Daniel Ortega de Carvalho,Luiz Felipe Teodoro Monteiro,Fernanda Marques Bazilio,Gabriel Toshio Hirokawa Higa,Hemerson Pistori
2024-08-09
Abstract:Counting fish larvae is an important, yet demanding and time consuming, task in aquaculture. In order to address this problem, in this work, we evaluate four neural network architectures, including convolutional neural networks and transformers, in different sizes, in the task of fish larvae counting. For the evaluation, we present a new annotated image dataset with less data collection requirements than preceding works, with images of spotted sorubim and dourado larvae. By using image tiling techniques, we achieve a MAPE of 4.46% ($\pm 4.70$) with an extra large real time detection transformer, and 4.71% ($\pm 4.98$) with a medium-sized YOLOv8.
Computer Vision and Pattern Recognition
What problem does this paper attempt to address?

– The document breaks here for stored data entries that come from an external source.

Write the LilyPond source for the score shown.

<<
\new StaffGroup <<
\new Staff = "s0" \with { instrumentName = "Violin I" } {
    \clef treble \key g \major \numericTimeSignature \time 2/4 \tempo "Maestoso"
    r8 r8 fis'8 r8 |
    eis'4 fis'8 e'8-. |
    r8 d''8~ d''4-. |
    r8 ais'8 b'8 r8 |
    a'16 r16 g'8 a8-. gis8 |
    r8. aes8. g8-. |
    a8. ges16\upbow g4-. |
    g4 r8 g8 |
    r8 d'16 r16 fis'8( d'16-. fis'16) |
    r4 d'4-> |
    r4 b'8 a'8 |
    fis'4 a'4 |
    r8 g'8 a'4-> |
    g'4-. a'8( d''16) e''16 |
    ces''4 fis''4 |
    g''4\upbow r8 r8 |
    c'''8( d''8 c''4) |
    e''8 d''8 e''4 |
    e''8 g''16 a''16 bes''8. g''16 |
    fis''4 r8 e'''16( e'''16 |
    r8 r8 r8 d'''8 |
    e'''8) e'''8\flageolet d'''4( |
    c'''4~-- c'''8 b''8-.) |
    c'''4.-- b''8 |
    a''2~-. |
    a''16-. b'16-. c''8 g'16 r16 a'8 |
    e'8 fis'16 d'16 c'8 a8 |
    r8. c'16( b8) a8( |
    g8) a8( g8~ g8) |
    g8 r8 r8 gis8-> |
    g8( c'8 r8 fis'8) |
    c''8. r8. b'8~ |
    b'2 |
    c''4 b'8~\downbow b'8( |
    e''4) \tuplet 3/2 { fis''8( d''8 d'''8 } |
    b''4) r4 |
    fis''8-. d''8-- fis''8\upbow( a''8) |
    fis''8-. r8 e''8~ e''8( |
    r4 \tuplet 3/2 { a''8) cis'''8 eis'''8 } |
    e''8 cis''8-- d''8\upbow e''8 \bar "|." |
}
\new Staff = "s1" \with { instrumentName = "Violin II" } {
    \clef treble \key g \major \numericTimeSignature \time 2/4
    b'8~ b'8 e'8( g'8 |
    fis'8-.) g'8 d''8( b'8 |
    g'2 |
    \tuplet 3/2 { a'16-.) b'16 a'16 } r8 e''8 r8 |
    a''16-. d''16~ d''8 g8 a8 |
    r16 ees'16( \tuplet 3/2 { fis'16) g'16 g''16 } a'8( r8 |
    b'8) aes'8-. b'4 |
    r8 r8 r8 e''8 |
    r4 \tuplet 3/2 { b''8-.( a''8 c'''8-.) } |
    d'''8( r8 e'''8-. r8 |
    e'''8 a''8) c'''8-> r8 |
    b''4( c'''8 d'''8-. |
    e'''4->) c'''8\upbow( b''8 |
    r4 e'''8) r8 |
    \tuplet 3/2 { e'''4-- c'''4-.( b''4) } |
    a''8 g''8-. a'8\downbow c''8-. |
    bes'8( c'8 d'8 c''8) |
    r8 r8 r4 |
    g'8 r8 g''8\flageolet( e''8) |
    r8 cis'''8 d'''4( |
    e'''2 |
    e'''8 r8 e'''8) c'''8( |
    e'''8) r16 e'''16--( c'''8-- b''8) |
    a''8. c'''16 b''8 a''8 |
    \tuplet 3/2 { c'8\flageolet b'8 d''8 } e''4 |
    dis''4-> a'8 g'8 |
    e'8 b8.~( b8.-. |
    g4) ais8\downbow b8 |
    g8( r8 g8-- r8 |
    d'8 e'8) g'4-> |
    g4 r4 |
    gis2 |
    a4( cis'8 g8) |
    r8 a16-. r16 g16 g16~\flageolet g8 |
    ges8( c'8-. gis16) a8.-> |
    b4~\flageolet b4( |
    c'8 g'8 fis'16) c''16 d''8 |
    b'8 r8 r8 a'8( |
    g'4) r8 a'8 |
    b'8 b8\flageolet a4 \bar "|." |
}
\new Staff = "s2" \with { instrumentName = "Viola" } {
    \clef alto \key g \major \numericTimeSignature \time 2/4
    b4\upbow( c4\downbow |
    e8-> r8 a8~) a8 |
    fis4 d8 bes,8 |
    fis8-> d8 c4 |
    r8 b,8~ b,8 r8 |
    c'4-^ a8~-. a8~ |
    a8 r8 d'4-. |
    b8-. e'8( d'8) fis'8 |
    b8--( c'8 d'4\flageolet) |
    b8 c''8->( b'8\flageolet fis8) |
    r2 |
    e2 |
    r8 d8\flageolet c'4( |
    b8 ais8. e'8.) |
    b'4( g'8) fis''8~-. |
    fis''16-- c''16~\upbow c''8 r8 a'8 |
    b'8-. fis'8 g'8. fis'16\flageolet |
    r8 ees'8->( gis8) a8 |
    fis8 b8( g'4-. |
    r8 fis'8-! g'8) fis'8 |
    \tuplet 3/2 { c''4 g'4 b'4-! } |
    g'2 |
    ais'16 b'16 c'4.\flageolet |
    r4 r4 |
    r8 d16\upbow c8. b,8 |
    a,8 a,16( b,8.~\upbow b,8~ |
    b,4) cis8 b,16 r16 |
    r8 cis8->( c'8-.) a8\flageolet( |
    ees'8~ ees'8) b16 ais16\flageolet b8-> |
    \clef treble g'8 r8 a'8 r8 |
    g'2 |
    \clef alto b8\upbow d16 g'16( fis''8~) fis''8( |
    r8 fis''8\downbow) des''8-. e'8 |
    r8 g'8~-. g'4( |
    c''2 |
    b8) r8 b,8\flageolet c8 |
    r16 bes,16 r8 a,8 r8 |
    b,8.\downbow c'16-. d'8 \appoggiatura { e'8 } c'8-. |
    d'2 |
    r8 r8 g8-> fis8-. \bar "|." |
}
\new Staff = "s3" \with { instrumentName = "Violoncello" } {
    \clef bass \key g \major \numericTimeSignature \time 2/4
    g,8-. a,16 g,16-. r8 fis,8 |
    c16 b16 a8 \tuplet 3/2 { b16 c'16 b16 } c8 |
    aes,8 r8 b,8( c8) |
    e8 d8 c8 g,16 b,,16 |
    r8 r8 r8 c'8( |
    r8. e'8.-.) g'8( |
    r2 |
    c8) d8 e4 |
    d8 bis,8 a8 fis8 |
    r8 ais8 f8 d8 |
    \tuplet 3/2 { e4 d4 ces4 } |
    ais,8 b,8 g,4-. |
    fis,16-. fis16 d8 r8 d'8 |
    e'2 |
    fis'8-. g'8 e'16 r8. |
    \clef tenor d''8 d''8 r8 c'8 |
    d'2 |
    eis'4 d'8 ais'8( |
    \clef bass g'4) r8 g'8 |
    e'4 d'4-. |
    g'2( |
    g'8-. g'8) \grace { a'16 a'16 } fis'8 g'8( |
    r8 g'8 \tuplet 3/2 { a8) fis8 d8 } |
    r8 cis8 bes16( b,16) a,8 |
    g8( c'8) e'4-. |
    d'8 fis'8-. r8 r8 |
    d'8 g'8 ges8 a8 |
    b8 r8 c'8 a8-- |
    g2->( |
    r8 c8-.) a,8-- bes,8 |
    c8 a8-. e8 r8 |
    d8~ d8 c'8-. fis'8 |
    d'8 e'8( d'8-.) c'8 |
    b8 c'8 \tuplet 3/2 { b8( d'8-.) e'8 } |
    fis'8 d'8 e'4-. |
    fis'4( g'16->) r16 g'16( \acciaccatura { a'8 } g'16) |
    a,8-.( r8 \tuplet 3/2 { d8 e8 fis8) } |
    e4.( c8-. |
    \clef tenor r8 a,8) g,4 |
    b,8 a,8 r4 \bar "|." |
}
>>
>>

The paper primarily aims to address the issue of fry counting in aquaculture. Traditionally, the identification and counting of fry require manual work, which is not only time-consuming but also prone to errors. To improve efficiency and accuracy, the research team employed machine learning techniques to automatically identify and count fry. Specifically, they evaluated the performance of four neural network architectures (including convolutional neural network-based and transformer-based architectures) at different scales and proposed an image slicing technique to enhance detection accuracy. ### Main Contributions and Objectives: 1. **Creation of a New Dataset**: The researchers constructed a new annotated image dataset containing images of fry from Spotted Sorubim and Dourado. These images were captured using smartphones, which require lower image acquisition standards compared to previous works, making the dataset more applicable to real-world scenarios. 2. **Model Evaluation**: The paper evaluated four neural network architectures, including different versions of YOLOv8 (nano, small, medium, large, extra large), Real-Time Detection Transformer (RT-DETR), Detection Transformer based on ResNet-50 (DETR), and Deformable Detection Transformer (Deformable DETR). These models were assessed on the task of fry counting in high-resolution images. 3. **Application of Image Slicing Technique**: To address hardware limitations, the researchers also used an image slicing technique, which involves dividing the original image into multiple smaller segments for processing. This helps improve the model's performance under limited hardware resources. 4. **Performance Metrics**: The research results showed that using the extra-large Real-Time Detection Transformer (RT-DETR) achieved the smallest Mean Absolute Percentage Error (MAPE) of 4.46% (standard deviation ±4.70%), while the medium-sized YOLOv8 model had a MAPE of 4.71% (standard deviation ±4.98%). In summary, the goal of this study is to develop a method that can automatically and efficiently identify and count fry, reducing the need for manual operations and enhancing the efficiency and sustainability of the aquaculture industry. By using advanced machine learning techniques, particularly deep learning-based methods, the researchers aim to achieve this goal.